Good Food TV Channel

A recent development for the brand was the deal announced in July last year to licence the Good Food brand to uktv for what was formerly the uktv food TV channel. In the 1990s, uktv commissioned and broadcast a daily TV show, named Good Food Live, so we had a long standing relationship with the broadcaster. As part of an entire channel rebrand programme for all uktv channels, the rebrand to Good Food broadens the reach of the Good Food brand to 3.5m TV viewers, reinforcing its position as the UK’s leading food media brand.

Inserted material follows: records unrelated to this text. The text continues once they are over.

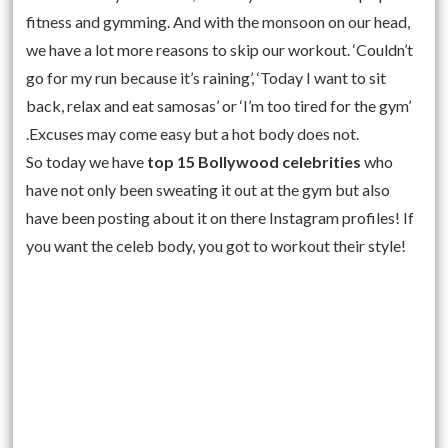
fitness and gymming. And with the monsoon on our head,
we have a lot more reasons to skip our workout. ‘Couldn’t
go for my run because it’s raining’, ‘Today I want to sit
back, relax and eat samosas’ or ‘I’m too tired for the gym’
.Excuses may come easy but a hot body does not.
So today we have
top 15 Bollywood celebrities
who
have not only been sweating it out at the gym but also
have been posting about it on there Instagram profiles! If
you want the celeb body, you got to workout their style!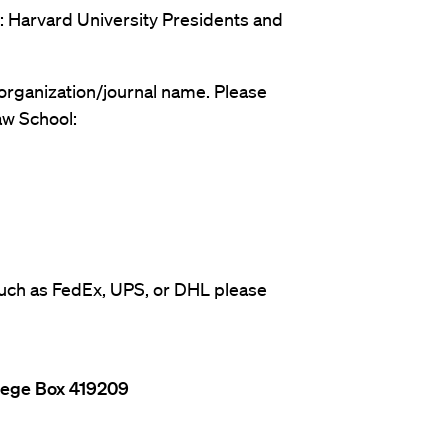
: Harvard University Presidents and
organization/journal name. Please
w School:
 such as FedEx, UPS, or DHL please
llege Box 419209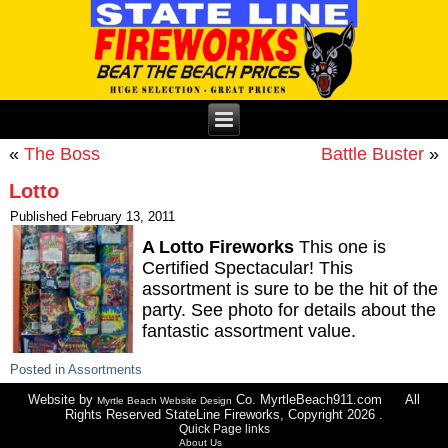
«
The Boss
Battle Buster
»
Lotto
Published
February 13, 2011
A Lotto Fireworks
This one is
Certified Spectacular! This
assortment is sure to be the hit of the
party. See photo for details about the
fantastic assortment value.
Posted in
Assortments
Website by
Co. MyrtleBeach911.com All
Myrtle Beach Website Design
Rights Reserved StateLine Fireworks, Copyright 2026 .
Quick Page links
About Us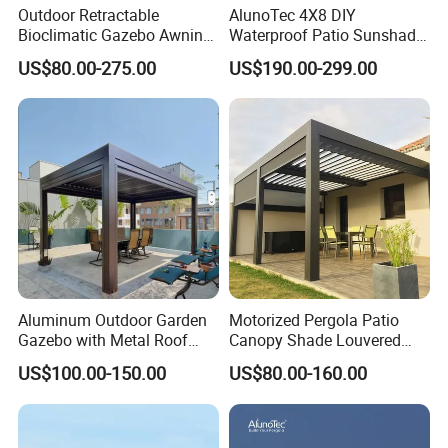
Outdoor Retractable
AlunoTec 4X8 DIY
Bioclimatic Gazebo Awning
Waterproof Patio Sunshade
Aluminium Waterproof
Spring Electric Pool Garden
US$80.00-275.00
US$190.00-299.00
Louvered Roof Pergola UK
Furniture Gazebo USA
House
Commercial OEM Outdoor
Aluminum Louvered
Biolimatic Pergola
Aluminum Outdoor Garden
Motorized Pergola Patio
Gazebo with Metal Roof
Canopy Shade Louvered
Pavilion Parts on Sale
Roof with LED Lights
US$100.00-150.00
US$80.00-160.00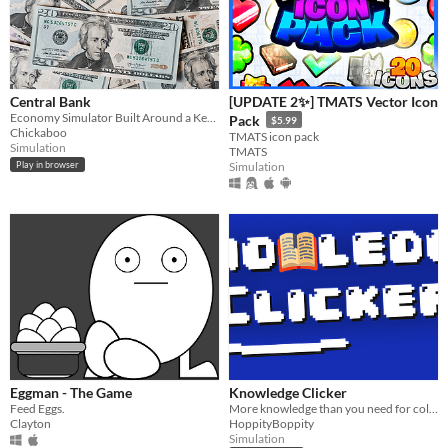
Central Bank
[UPDATE 2✨] TMATS Vector Icon
Economy Simulator Built Around a Key Rate or Interest Rate
Pack
$5.99
Chickaboo
TMATS icon pack
Simulation
TMATS
Play in browser
Simulation
Eggman - The Game
Knowledge Clicker
Feed Eggs.
More knowledge than you need for college
Clayton
HoppityBoppity
Simulation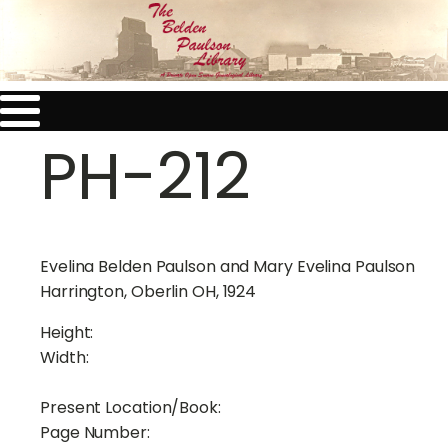
PH-212
Evelina Belden Paulson and Mary Evelina Paulson
Harrington, Oberlin OH, 1924
Height:
Width:
Present Location/Book:
Page Number: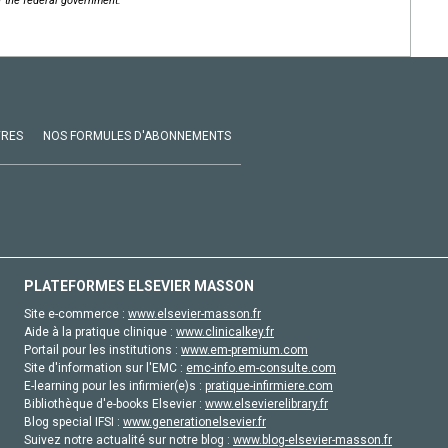
of the federal government.
VRES
NOS FORMULES D'ABONNEMENTS
PLATEFORMES ELSEVIER MASSON
Site e-commerce :
www.elsevier-masson.fr
Aide à la pratique clinique :
www.clinicalkey.fr
Portail pour les institutions :
www.em-premium.com
Site d'information sur l'EMC :
emc-info.em-consulte.com
E-learning pour les infirmier(e)s :
pratique-infirmiere.com
Bibliothèque d'e-books Elsevier :
www.elsevierelibrary.fr
Blog special IFSI :
www.generationelsevier.fr
Suivez notre actualité sur notre blog :
www.blog-elsevier-masson.fr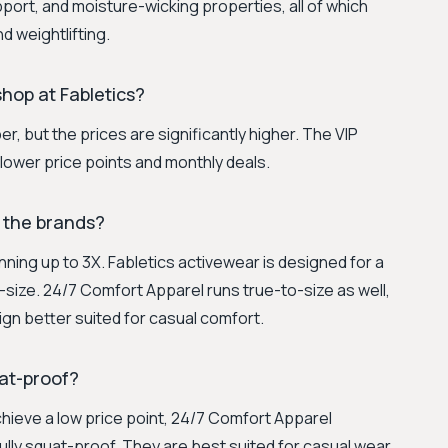
port, and moisture-wicking properties, all of which
nd weightlifting.
hop at Fabletics?
, but the prices are significantly higher. The VIP
lower price points and monthly deals.
 the brands?
running up to 3X. Fabletics activewear is designed for a
o-size. 24/7 Comfort Apparel runs true-to-size as well,
ign better suited for casual comfort.
at-proof?
chieve a low price point, 24/7 Comfort Apparel
fully squat-proof. They are best suited for casual wear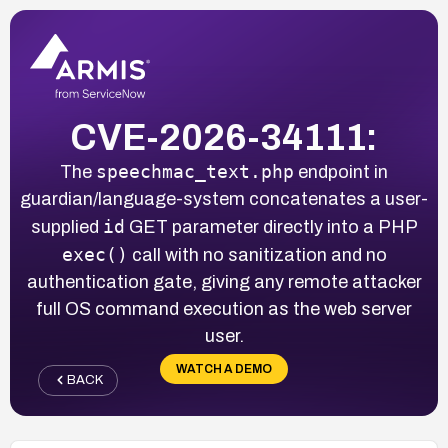
CVE-2026-34111:
speechmac_text.php
The
endpoint in
guardian/language-system concatenates a user-
id
supplied
GET parameter directly into a PHP
exec()
call with no sanitization and no
authentication gate, giving any remote attacker
full OS command execution as the web server
user.
WATCH A DEMO
BACK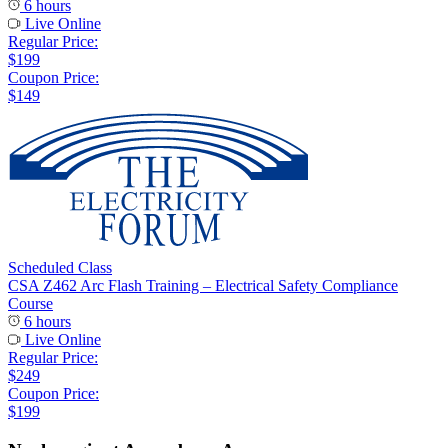
6 hours
Live Online
Regular Price:
$199
Coupon Price:
$149
Scheduled Class
CSA Z462 Arc Flash Training – Electrical Safety Compliance
Course
6 hours
Live Online
Regular Price:
$249
Coupon Price:
$199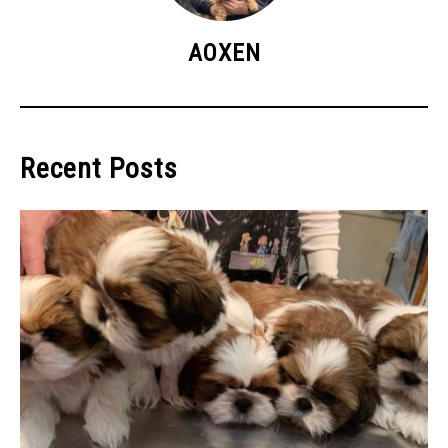
AOXEN
Recent Posts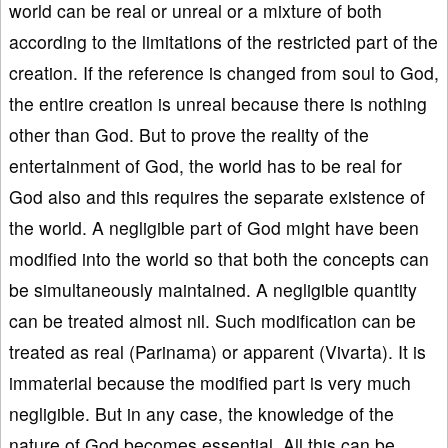
world can be real or unreal or a mixture of both
according to the limitations of the restricted part of the
creation. If the reference is changed from soul to God,
the entire creation is unreal because there is nothing
other than God. But to prove the reality of the
entertainment of God, the world has to be real for
God also and this requires the separate existence of
the world. A negligible part of God might have been
modified into the world so that both the concepts can
be simultaneously maintained. A negligible quantity
can be treated almost nil. Such modification can be
treated as real (Parinama) or apparent (Vivarta). It is
immaterial because the modified part is very much
negligible. But in any case, the knowledge of the
nature of God becomes essential. All this can be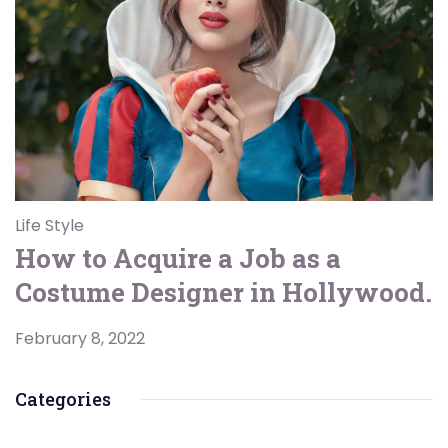
Life Style
How to Acquire a Job as a
Costume Designer in Hollywood.
February 8, 2022
Categories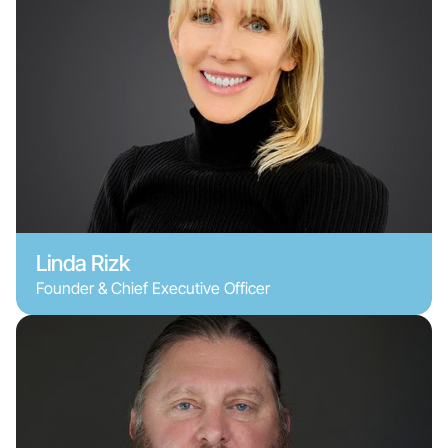
Linda Rizk
Founder & Chief Executive Officer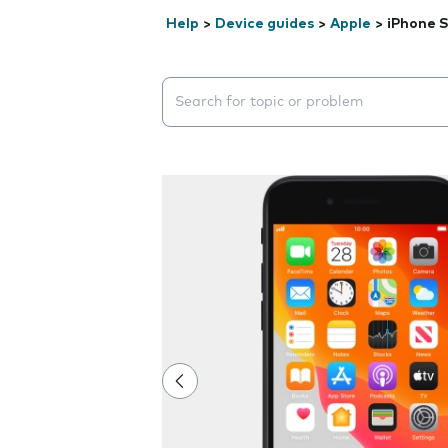
Help
>
Device guides
>
Apple
>
iPhone S
Search suggestions will appear below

The magazine is clearly benefiting from the strategy to invest in new formats. Good Food magazine outsells its nearest competitor by more than three copies to one, with an ABC circulation of 323,171. It even outsells own brand grocery titles Waitrose Food Illustrated and Sainsbury’s Magazine, despite their obvious distribution and CRM advantages. We have more subscribers (155,000) than ever before and advertising revenues across the brand are up on last year.

Good Food Apps

Continuing the strategy of finding new formats to connect with our audience, we have just launched an iPhone application, starting with a Good Food Guide to Christmas app, enabling users to access a specially selected series of recipes on the move. We are increasing the frequency of easycook and the Home Cooking series. Good Food magazine will unveil a new look with a redesign in February and ideas for new book series are in development.

Our ambition is that, however frequently and in whatever format people want to engage in high quality cookery content, Good Food will be the media brand of choice, the Home of Real Cooking.